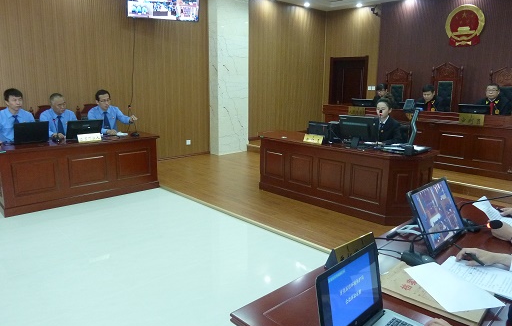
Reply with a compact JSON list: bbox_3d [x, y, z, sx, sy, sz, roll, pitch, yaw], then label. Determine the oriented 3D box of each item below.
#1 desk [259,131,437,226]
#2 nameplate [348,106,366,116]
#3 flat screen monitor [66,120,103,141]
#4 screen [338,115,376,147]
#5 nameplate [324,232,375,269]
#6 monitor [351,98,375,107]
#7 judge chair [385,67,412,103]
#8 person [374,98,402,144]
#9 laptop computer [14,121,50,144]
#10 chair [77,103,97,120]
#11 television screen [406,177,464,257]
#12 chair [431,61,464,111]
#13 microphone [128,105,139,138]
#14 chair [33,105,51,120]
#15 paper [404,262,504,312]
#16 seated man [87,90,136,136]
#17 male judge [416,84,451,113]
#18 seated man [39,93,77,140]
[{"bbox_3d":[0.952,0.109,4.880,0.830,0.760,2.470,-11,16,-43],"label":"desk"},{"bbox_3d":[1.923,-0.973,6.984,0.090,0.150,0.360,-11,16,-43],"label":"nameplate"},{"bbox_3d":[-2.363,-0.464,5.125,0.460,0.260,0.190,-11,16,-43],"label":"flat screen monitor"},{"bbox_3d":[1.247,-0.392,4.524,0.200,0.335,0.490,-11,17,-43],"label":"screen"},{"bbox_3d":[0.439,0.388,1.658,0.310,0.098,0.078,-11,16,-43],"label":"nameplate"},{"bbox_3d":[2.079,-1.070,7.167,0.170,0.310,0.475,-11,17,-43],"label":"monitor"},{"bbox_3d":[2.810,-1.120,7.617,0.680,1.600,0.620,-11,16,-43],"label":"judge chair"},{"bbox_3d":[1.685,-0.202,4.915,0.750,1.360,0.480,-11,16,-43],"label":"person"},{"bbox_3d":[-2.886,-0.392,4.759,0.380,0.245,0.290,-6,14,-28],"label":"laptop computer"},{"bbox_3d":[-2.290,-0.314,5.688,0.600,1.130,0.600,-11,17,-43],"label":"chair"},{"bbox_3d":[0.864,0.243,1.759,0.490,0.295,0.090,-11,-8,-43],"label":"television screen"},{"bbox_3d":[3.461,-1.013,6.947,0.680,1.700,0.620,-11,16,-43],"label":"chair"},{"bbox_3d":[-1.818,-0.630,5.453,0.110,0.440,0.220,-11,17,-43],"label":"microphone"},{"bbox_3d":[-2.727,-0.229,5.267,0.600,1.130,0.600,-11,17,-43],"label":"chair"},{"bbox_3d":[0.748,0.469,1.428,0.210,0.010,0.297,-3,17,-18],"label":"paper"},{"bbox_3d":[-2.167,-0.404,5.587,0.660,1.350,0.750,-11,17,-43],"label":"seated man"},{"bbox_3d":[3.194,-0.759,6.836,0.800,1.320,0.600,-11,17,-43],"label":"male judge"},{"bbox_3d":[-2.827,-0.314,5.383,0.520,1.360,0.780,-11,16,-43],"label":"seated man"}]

****************************************

▸ **TASK OBJECTIVE**
Switch "oriented 3D box" to "rotated 3D box" in the items above and reproduce them with everything else unchanged. Leave the pictures out.

▸ **TASK SOLUTION**
Reply with a compact JSON list: bbox_3d [x, y, z, sx, sy, sz, roll, pitch, yaw], then label. Determine the rotated 3D box of each item below.
#1 desk [259,131,437,226]
#2 nameplate [348,106,366,116]
#3 flat screen monitor [66,120,103,141]
#4 screen [338,115,376,147]
#5 nameplate [324,232,375,269]
#6 monitor [351,98,375,107]
#7 judge chair [385,67,412,103]
#8 person [374,98,402,144]
#9 laptop computer [14,121,50,144]
#10 chair [77,103,97,120]
#11 television screen [406,177,464,257]
#12 chair [431,61,464,111]
#13 microphone [128,105,139,138]
#14 chair [33,105,51,120]
#15 paper [404,262,504,312]
#16 seated man [87,90,136,136]
#17 male judge [416,84,451,113]
#18 seated man [39,93,77,140]
[{"bbox_3d":[0.952,0.109,4.880,0.830,0.760,2.470,-11,16,-43],"label":"desk"},{"bbox_3d":[1.923,-0.973,6.984,0.090,0.150,0.360,-11,16,-43],"label":"nameplate"},{"bbox_3d":[-2.363,-0.464,5.125,0.460,0.260,0.190,-11,16,-43],"label":"flat screen monitor"},{"bbox_3d":[1.247,-0.392,4.524,0.200,0.335,0.490,-11,17,-43],"label":"screen"},{"bbox_3d":[0.439,0.388,1.658,0.310,0.098,0.078,-11,16,-43],"label":"nameplate"},{"bbox_3d":[2.079,-1.070,7.167,0.170,0.310,0.475,-11,17,-43],"label":"monitor"},{"bbox_3d":[2.810,-1.120,7.617,0.680,1.600,0.620,-11,16,-43],"label":"judge chair"},{"bbox_3d":[1.685,-0.202,4.915,0.750,1.360,0.480,-11,16,-43],"label":"person"},{"bbox_3d":[-2.886,-0.392,4.759,0.380,0.245,0.290,-6,14,-28],"label":"laptop computer"},{"bbox_3d":[-2.290,-0.314,5.688,0.600,1.130,0.600,-11,17,-43],"label":"chair"},{"bbox_3d":[0.864,0.243,1.759,0.490,0.295,0.090,-11,-8,-43],"label":"television screen"},{"bbox_3d":[3.461,-1.013,6.947,0.680,1.700,0.620,-11,16,-43],"label":"chair"},{"bbox_3d":[-1.818,-0.630,5.453,0.110,0.440,0.220,-11,17,-43],"label":"microphone"},{"bbox_3d":[-2.727,-0.229,5.267,0.600,1.130,0.600,-11,17,-43],"label":"chair"},{"bbox_3d":[0.748,0.469,1.428,0.210,0.010,0.297,-3,17,-18],"label":"paper"},{"bbox_3d":[-2.167,-0.404,5.587,0.660,1.350,0.750,-11,17,-43],"label":"seated man"},{"bbox_3d":[3.194,-0.759,6.836,0.800,1.320,0.600,-11,17,-43],"label":"male judge"},{"bbox_3d":[-2.827,-0.314,5.383,0.520,1.360,0.780,-11,16,-43],"label":"seated man"}]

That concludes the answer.